Pay close attention to the things that really signal compatibility:

  • Do you share similar visions for the future?
  • Do your values and worldviews align?
  • Can you trust this person to stand by you in a time of need?
  • Are you willing to stand by THEM in a time of need?
  • Are there religious or political differences that may become a problem?
  • Do they listen to you, or just wait to respond?
  • Does your relationship go deeper than just physical attraction?
  • Are they kindhearted?
  • Would you trust them to watch your pet?

There are many aspects of a relationship that require harmony between two people in order to flourish. Someone can be great on their own, but flounder once commitment is on the horizon.

Understanding that this is always a risk of starting something new, is a key piece of knowing whether you need to walk away, or if it’s safe to continue.

It’s paramount to make sure your investment in someone is on par with their investment in you. Not just because of how you feel about them, but because of how your union works to be greater than the sum of its parts.

Being a giver in a relationship is not a bad thing, and none of this means that you should stop being your genuine, caring, generous self. What it does mean, though, is that if you consistently find yourself being taken advantage of, then raising the standards for the people you let into your life.

Romance is not dead, it is simply reserved for those who raise the standards for those they give their time to.

James Michael Sama is an internationally recognized speaker, author, and personal development coach.

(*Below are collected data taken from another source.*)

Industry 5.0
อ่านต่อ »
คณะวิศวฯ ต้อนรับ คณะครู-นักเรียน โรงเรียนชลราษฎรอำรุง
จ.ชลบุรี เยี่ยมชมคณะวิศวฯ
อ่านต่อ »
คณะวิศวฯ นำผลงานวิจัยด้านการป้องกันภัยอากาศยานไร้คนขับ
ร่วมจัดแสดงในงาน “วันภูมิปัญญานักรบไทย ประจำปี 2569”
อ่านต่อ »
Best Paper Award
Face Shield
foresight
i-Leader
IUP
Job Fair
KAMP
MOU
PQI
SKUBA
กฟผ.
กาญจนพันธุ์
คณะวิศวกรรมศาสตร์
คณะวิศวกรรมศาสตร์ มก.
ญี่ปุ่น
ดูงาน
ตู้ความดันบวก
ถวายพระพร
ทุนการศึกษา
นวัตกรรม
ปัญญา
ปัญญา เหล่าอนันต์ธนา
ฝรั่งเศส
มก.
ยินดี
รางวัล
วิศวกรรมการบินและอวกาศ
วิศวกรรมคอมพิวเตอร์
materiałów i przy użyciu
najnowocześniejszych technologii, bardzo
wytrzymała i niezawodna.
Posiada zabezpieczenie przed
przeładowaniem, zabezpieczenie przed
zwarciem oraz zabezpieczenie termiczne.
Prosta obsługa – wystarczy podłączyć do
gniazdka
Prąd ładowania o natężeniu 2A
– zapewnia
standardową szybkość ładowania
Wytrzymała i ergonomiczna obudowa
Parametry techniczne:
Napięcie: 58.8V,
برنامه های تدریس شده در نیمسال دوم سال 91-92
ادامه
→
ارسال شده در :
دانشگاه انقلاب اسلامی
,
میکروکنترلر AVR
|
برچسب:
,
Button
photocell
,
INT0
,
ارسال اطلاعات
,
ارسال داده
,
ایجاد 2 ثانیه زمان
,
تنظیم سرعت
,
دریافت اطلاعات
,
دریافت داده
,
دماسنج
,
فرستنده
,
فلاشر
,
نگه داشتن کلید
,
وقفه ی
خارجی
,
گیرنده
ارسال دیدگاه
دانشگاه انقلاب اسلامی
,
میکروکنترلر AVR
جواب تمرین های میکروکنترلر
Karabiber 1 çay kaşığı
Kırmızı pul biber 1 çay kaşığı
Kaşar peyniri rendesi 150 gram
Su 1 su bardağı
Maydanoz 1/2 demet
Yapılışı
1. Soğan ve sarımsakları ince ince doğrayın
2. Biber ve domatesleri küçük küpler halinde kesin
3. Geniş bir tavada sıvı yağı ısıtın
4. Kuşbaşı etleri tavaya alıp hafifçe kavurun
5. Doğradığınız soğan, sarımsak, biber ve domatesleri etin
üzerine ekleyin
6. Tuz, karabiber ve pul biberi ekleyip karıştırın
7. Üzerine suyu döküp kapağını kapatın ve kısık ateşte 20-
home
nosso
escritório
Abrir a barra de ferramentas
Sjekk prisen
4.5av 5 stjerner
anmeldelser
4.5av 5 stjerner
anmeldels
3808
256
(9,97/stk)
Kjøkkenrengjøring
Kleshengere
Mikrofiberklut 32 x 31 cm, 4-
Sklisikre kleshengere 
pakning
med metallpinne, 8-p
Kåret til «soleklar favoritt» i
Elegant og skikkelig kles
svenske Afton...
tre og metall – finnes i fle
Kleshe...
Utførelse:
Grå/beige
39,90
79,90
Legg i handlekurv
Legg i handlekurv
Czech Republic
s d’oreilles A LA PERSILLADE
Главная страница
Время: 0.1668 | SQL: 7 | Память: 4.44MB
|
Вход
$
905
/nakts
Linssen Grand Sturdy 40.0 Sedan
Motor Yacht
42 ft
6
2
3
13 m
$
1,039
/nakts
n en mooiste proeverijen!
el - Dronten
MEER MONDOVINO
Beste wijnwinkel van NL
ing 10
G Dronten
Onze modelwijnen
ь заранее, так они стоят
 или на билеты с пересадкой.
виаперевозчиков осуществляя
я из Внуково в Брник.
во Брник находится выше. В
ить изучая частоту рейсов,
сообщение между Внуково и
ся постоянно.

Finding success in creating hundreds of viral articles and videos on building limitless confidence and healthier relationships, James has accumulated over 38 million visitors to his website and a collective social media following of over 400,000.

James speaks at live events and in the media across the U.S. and has become a go-to expert with outlets such as CNN, Bravo, The New York Post, The Huffington Post, The Daily Beast, CNBC, The Boston Globe, CBS, and more.

1 Comment

  1. Lonstermash (@reallonstermash) on September 19, 2021 at 6:53 pm

    Good article!!! Number 3 really hits home for me, as I feel that many successful (often times workaholic) women I have met were so overly consumed with finding some even more successful and driven than they are, let alone as successful and driven, that they overlooked the fundamentals of a solid relationship— actually BEING in each other’s lives, spending a good amount of time together (none of these once a week “committed relationships” that are essentially glorified booty calls, in my opinion), prioritizing each other, and building a potential life together, In actuality, they wanted a boyfriend the way they wanted an accessory.